Extracted entries below:
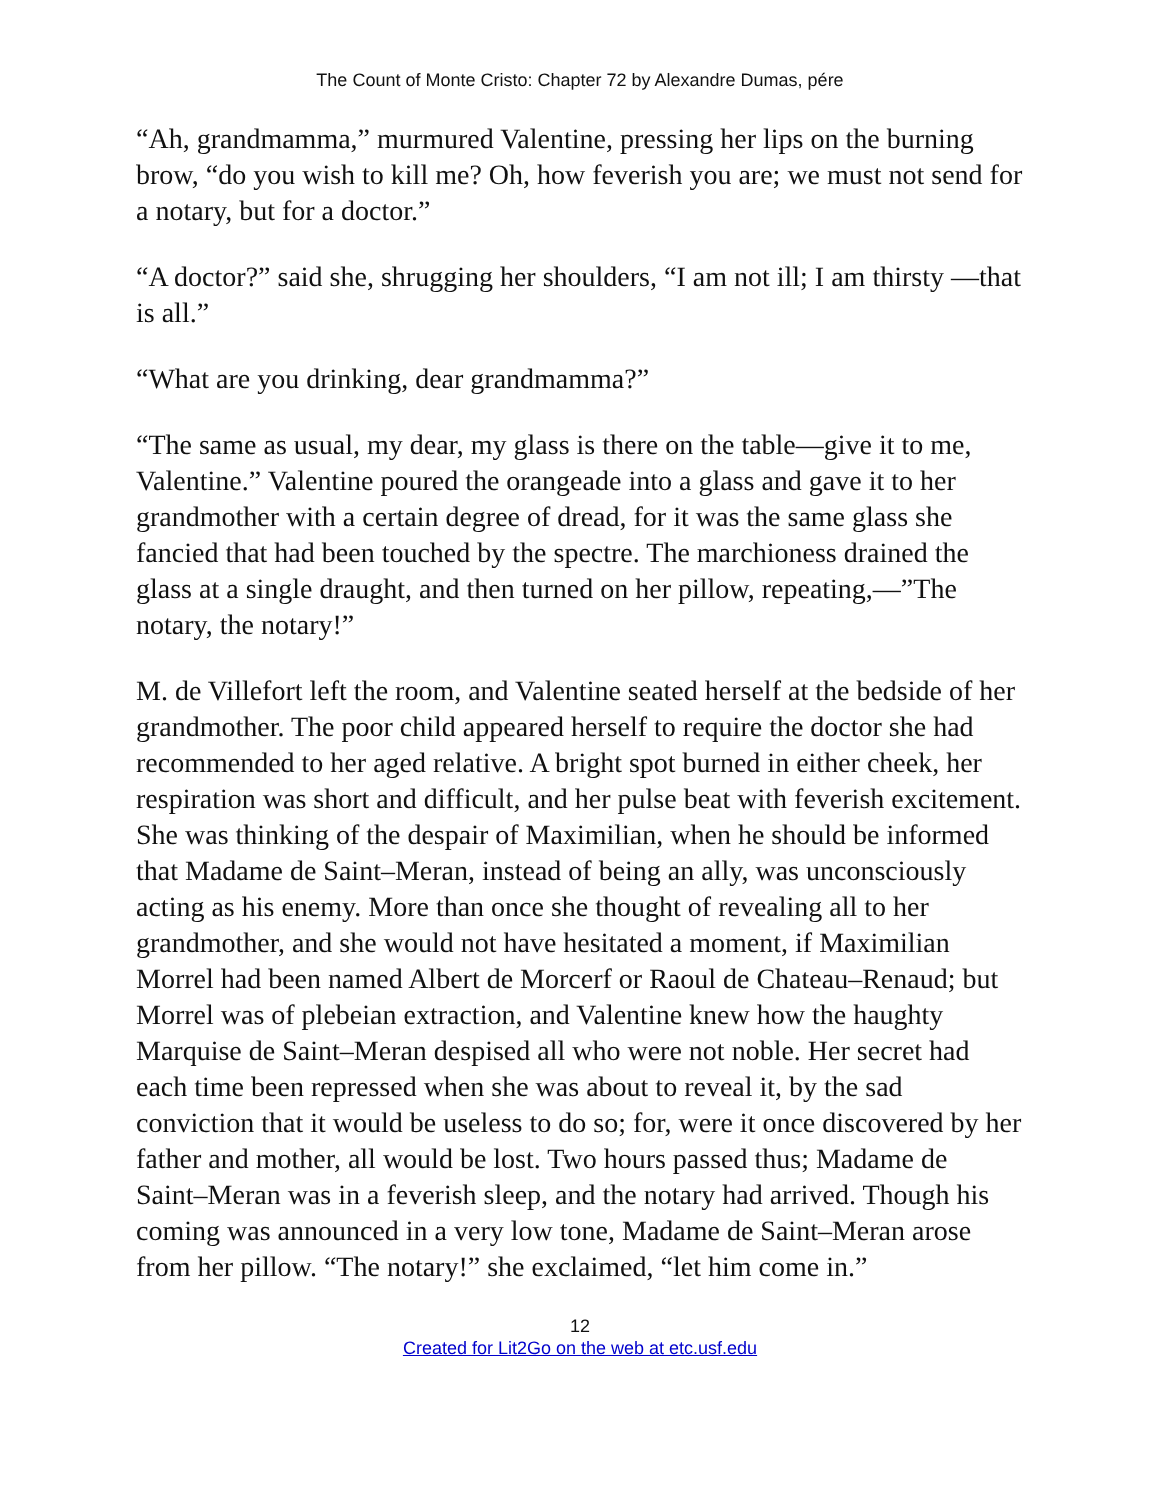The Count of Monte Cristo: Chapter 72 by Alexandre Dumas, pére
“Ah, grandmamma,” murmured Valentine, pressing her lips on the burning brow, “do you wish to kill me? Oh, how feverish you are; we must not send for a notary, but for a doctor.”
“A doctor?” said she, shrugging her shoulders, “I am not ill; I am thirsty —that is all.”
“What are you drinking, dear grandmamma?”
“The same as usual, my dear, my glass is there on the table—give it to me, Valentine.” Valentine poured the orangeade into a glass and gave it to her grandmother with a certain degree of dread, for it was the same glass she fancied that had been touched by the spectre. The marchioness drained the glass at a single draught, and then turned on her pillow, repeating,—”The notary, the notary!”
M. de Villefort left the room, and Valentine seated herself at the bedside of her grandmother. The poor child appeared herself to require the doctor she had recommended to her aged relative. A bright spot burned in either cheek, her respiration was short and difficult, and her pulse beat with feverish excitement. She was thinking of the despair of Maximilian, when he should be informed that Madame de Saint–Meran, instead of being an ally, was unconsciously acting as his enemy. More than once she thought of revealing all to her grandmother, and she would not have hesitated a moment, if Maximilian Morrel had been named Albert de Morcerf or Raoul de Chateau–Renaud; but Morrel was of plebeian extraction, and Valentine knew how the haughty Marquise de Saint–Meran despised all who were not noble. Her secret had each time been repressed when she was about to reveal it, by the sad conviction that it would be useless to do so; for, were it once discovered by her father and mother, all would be lost. Two hours passed thus; Madame de Saint–Meran was in a feverish sleep, and the notary had arrived. Though his coming was announced in a very low tone, Madame de Saint–Meran arose from her pillow. “The notary!” she exclaimed, “let him come in.”
12
Created for Lit2Go on the web at etc.usf.edu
End of Extracted entries.
* What is being asked: Leaving out the pictures, repeat all the entries exactly as they stand.

* Result for this task:
The Count of Monte Cristo: Chapter 72 by Alexandre Dumas, pére
“Ah, grandmamma,” murmured Valentine, pressing her lips on the burning brow, “do you wish to kill me? Oh, how feverish you are; we must not send for a notary, but for a doctor.”
“A doctor?” said she, shrugging her shoulders, “I am not ill; I am thirsty —that is all.”
“What are you drinking, dear grandmamma?”
“The same as usual, my dear, my glass is there on the table—give it to me, Valentine.” Valentine poured the orangeade into a glass and gave it to her grandmother with a certain degree of dread, for it was the same glass she fancied that had been touched by the spectre. The marchioness drained the glass at a single draught, and then turned on her pillow, repeating,—”The notary, the notary!”
M. de Villefort left the room, and Valentine seated herself at the bedside of her grandmother. The poor child appeared herself to require the doctor she had recommended to her aged relative. A bright spot burned in either cheek, her respiration was short and difficult, and her pulse beat with feverish excitement. She was thinking of the despair of Maximilian, when he should be informed that Madame de Saint–Meran, instead of being an ally, was unconsciously acting as his enemy. More than once she thought of revealing all to her grandmother, and she would not have hesitated a moment, if Maximilian Morrel had been named Albert de Morcerf or Raoul de Chateau–Renaud; but Morrel was of plebeian extraction, and Valentine knew how the haughty Marquise de Saint–Meran despised all who were not noble. Her secret had each time been repressed when she was about to reveal it, by the sad conviction that it would be useless to do so; for, were it once discovered by her father and mother, all would be lost. Two hours passed thus; Madame de Saint–Meran was in a feverish sleep, and the notary had arrived. Though his coming was announced in a very low tone, Madame de Saint–Meran arose from her pillow. “The notary!” she exclaimed, “let him come in.”
12
Created for Lit2Go on the web at etc.usf.edu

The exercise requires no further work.